The Alliance includes organisations: CAISO, Coalition against Domestic Violence (CADV), Hindu Women’s Association, (ILSCA), Network of NGOs of Trinidad and Tobago for the Advancement of Women, WOMANTRA, Fire Circle and individuals include: Denise Demming, Lara Quentrall Thomas and Rhoda Reddock.
Civil society organisations are calling on the government of Trinidad and Tobago to fast track the enactment of stand-alone legislation on sexual harassment, in line with international best practice and based on meaningful consultation. Notwithstanding different policy statements prepared by the Office of the Prime Minister and the Ministry of Labour, there is no legal framework that would guarantee an accessible and fair investigative process where sexual harassment is alleged in the workplace, educational institutions, in the delivery of good and services, and in accommodation.

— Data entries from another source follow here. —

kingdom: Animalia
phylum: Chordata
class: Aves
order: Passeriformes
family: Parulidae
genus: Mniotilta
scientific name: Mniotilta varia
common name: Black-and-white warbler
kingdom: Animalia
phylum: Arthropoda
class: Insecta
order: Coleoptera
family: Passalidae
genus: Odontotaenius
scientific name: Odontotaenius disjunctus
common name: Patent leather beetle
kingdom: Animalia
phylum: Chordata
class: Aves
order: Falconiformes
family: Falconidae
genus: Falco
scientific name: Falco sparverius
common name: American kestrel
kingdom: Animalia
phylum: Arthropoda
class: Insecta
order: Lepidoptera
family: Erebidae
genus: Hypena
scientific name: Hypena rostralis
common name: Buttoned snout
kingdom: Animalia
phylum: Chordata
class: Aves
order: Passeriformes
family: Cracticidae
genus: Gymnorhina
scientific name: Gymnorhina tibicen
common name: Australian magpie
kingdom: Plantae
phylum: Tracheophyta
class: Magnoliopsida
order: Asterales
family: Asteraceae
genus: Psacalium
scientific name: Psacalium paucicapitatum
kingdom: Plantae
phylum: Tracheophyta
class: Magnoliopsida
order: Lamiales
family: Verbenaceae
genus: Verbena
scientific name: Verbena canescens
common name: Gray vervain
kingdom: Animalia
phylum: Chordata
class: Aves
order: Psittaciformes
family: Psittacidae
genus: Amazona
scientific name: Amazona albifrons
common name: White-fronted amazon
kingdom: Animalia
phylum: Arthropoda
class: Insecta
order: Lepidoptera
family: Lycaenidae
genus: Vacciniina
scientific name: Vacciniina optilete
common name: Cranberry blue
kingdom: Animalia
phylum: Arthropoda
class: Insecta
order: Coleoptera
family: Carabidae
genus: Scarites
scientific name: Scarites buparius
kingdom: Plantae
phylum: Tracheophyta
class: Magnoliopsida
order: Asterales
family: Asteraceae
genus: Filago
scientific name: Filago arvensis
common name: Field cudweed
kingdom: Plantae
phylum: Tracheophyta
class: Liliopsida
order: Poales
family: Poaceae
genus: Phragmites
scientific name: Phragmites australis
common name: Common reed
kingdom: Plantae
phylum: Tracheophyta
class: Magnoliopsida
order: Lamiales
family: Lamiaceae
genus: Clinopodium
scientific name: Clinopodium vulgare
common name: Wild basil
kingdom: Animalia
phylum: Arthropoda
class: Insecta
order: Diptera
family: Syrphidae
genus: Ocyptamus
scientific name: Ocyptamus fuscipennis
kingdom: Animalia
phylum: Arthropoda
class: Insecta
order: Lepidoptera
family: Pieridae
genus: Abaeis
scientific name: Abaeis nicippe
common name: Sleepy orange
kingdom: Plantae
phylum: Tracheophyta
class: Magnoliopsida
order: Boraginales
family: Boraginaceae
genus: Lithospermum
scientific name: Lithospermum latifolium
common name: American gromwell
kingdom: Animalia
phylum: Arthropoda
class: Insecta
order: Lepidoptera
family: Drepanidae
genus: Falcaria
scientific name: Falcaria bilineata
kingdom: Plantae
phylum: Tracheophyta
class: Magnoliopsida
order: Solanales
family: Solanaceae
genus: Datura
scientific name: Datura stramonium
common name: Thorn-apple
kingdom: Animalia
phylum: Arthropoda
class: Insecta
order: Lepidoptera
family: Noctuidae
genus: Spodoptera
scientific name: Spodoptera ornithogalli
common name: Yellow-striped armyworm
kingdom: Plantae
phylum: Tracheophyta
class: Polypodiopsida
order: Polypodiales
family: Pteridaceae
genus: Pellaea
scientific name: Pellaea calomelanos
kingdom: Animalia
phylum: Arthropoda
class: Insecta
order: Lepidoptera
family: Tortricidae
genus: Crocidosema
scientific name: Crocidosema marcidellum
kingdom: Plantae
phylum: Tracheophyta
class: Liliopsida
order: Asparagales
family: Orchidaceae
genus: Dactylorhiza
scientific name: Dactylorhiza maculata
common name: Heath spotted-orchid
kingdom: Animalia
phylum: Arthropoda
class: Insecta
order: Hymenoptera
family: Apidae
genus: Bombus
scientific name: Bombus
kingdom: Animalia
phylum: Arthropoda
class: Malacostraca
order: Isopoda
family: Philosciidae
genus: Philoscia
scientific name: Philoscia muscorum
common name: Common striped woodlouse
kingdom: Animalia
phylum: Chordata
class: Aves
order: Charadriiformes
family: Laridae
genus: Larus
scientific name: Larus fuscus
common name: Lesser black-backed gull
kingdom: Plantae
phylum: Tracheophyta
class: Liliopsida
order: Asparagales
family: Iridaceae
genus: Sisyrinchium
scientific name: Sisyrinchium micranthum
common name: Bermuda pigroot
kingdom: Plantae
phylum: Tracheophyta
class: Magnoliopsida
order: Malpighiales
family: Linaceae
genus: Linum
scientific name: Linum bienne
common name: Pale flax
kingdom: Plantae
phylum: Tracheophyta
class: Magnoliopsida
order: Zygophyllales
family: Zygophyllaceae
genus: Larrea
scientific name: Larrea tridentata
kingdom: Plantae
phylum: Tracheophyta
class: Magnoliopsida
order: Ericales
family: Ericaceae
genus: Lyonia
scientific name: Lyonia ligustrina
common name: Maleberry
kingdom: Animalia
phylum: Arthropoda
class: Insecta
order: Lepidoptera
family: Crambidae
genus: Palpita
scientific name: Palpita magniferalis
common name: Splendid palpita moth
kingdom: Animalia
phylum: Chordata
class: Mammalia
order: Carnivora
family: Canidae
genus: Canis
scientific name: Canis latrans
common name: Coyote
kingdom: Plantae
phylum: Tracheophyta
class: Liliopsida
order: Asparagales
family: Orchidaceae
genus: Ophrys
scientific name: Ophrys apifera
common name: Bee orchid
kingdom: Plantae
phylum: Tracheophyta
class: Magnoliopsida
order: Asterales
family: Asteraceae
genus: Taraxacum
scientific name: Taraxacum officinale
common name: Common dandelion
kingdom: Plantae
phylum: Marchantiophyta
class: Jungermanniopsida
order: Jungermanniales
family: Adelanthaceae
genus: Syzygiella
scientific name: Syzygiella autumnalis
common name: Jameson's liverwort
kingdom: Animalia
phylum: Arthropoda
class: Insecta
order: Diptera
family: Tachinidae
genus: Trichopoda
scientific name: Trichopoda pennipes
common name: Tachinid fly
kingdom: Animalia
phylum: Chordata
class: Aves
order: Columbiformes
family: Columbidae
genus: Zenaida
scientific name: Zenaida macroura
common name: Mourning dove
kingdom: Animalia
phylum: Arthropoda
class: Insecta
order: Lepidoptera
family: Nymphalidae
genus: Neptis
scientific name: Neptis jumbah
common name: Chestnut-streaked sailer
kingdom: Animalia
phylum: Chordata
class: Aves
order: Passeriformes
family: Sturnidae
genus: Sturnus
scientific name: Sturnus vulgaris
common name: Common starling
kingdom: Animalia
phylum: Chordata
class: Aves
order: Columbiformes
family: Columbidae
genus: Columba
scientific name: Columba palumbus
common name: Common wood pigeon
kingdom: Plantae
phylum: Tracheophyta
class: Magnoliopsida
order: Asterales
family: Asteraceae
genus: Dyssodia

A comprehensive sexual harassment regime will fill the gaps that currently exist and ensure that sexual harassment is recognised as an expression of sex discrimination. It will also satisfy the recommendation by the Convention on the Elimination of all Forms of Discrimination Against Women (CEDAW) for the adoption of ‘legislation that provides for effective remedies in cases of sexual harassment in the workplace; collect statistical data on the extent of the problem of sex discrimination in the workplace, including cases of sexual harassment, and conduct regular labour inspections aimed at enforcing compliance with labour laws’.
This relationship between sexual harassment and discrimination is recognised in the International Labour Organization’s Convention 190: Violence and Harassment in the Workplace, which calls on states to enact laws ensuring the right to equality and non-discrimination in employment for women workers, as well as for other persons in situations of vulnerability that are disproportionately affected by violence and harassment in the world of work.
The law should be informed by the CARICOM Model Legislation on Sexual Harassment and by examples from other Caribbean countries such as Barbados. The stand-alone legislation should give remedies for sexual harassment wherever, and between whomever, it occurs.
Additionally, it is necessary to fix the Equal Opportunity Act in two ways: (1) expand the definition of sex and gender discrimination to include expressions of sexual harassment; and (2) expand the categories of prohibited bases of discrimination to include gender, LGBTI, age and health conditions.
The group is committed to ensuring that legislation is proclaimed during the 11th Republican Parliament of Trinidad and Tobago.